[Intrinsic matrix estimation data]
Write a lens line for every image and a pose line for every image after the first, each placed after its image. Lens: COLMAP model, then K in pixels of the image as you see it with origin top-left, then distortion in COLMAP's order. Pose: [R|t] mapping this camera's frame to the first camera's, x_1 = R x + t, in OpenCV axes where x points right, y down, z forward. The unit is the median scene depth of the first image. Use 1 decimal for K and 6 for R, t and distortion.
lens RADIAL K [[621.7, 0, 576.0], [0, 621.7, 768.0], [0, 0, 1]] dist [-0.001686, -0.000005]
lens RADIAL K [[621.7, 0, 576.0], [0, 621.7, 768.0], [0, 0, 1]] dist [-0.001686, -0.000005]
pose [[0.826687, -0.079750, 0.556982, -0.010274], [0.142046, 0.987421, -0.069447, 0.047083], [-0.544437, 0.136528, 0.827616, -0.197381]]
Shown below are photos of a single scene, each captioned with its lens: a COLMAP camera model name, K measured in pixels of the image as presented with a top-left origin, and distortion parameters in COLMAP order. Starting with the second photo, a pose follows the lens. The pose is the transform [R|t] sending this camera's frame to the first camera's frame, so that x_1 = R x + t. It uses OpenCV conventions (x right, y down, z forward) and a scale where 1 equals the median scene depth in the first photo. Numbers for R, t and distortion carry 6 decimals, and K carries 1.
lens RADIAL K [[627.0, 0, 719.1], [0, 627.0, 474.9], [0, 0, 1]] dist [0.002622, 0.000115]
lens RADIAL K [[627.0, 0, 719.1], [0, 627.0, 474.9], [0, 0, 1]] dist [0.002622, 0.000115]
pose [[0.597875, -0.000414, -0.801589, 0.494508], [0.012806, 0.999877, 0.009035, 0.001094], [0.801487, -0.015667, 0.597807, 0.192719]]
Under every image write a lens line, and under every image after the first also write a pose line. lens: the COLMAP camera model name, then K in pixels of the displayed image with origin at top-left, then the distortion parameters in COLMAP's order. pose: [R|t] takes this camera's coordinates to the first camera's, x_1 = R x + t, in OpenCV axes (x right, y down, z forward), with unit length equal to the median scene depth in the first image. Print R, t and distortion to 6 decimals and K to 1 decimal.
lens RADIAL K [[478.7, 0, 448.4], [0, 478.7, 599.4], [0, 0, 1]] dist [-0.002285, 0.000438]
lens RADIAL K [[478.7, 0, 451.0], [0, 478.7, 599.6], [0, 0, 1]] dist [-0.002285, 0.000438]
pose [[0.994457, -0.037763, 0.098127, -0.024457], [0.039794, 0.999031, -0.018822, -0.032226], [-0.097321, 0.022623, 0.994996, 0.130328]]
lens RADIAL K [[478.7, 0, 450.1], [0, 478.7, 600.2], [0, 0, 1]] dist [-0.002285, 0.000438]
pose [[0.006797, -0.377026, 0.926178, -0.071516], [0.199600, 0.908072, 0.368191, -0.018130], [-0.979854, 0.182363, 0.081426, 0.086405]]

[GOAL OF THE EXERCISE] Arrange every line of the listing above as a numbered list, leaving out any blank lines.

[TASK OUTPUT]
1. Write a lens line for every image and a pose line for every image after the first, each placed after its image. Lens: COLMAP model, then K in pixels of the image as you see it with origin top-left, then distortion in COLMAP's order. Pose: [R|t] mapping this camera's frame to the first camera's, x_1 = R x + t, in OpenCV axes where x points right, y down, z forward. The unit is the median scene depth of the first image. Use 1 decimal for K and 6 for R, t and distortion.
2. lens RADIAL K [[621.7, 0, 576.0], [0, 621.7, 768.0], [0, 0, 1]] dist [-0.001686, -0.000005]
3. lens RADIAL K [[621.7, 0, 576.0], [0, 621.7, 768.0], [0, 0, 1]] dist [-0.001686, -0.000005]
4. pose [[0.826687, -0.079750, 0.556982, -0.010274], [0.142046, 0.987421, -0.069447, 0.047083], [-0.544437, 0.136528, 0.827616, -0.197381]]
5. Shown below are photos of a single scene, each captioned with its lens: a COLMAP camera model name, K measured in pixels of the image as presented with a top-left origin, and distortion parameters in COLMAP order. Starting with the second photo, a pose follows the lens. The pose is the transform [R|t] sending this camera's frame to the first camera's frame, so that x_1 = R x + t. It uses OpenCV conventions (x right, y down, z forward) and a scale where 1 equals the median scene depth in the first photo. Numbers for R, t and distortion carry 6 decimals, and K carries 1.
6. lens RADIAL K [[627.0, 0, 719.1], [0, 627.0, 474.9], [0, 0, 1]] dist [0.002622, 0.000115]
7. lens RADIAL K [[627.0, 0, 719.1], [0, 627.0, 474.9], [0, 0, 1]] dist [0.002622, 0.000115]
8. pose [[0.597875, -0.000414, -0.801589, 0.494508], [0.012806, 0.999877, 0.009035, 0.001094], [0.801487, -0.015667, 0.597807, 0.192719]]
9. Under every image write a lens line, and under every image after the first also write a pose line. lens: the COLMAP camera model name, then K in pixels of the displayed image with origin at top-left, then the distortion parameters in COLMAP's order. pose: [R|t] takes this camera's coordinates to the first camera's, x_1 = R x + t, in OpenCV axes (x right, y down, z forward), with unit length equal to the median scene depth in the first image. Print R, t and distortion to 6 decimals and K to 1 decimal.
10. lens RADIAL K [[478.7, 0, 448.4], [0, 478.7, 599.4], [0, 0, 1]] dist [-0.002285, 0.000438]
11. lens RADIAL K [[478.7, 0, 451.0], [0, 478.7, 599.6], [0, 0, 1]] dist [-0.002285, 0.000438]
12. pose [[0.994457, -0.037763, 0.098127, -0.024457], [0.039794, 0.999031, -0.018822, -0.032226], [-0.097321, 0.022623, 0.994996, 0.130328]]
13. lens RADIAL K [[478.7, 0, 450.1], [0, 478.7, 600.2], [0, 0, 1]] dist [-0.002285, 0.000438]
14. pose [[0.006797, -0.377026, 0.926178, -0.071516], [0.199600, 0.908072, 0.368191, -0.018130], [-0.979854, 0.182363, 0.081426, 0.086405]]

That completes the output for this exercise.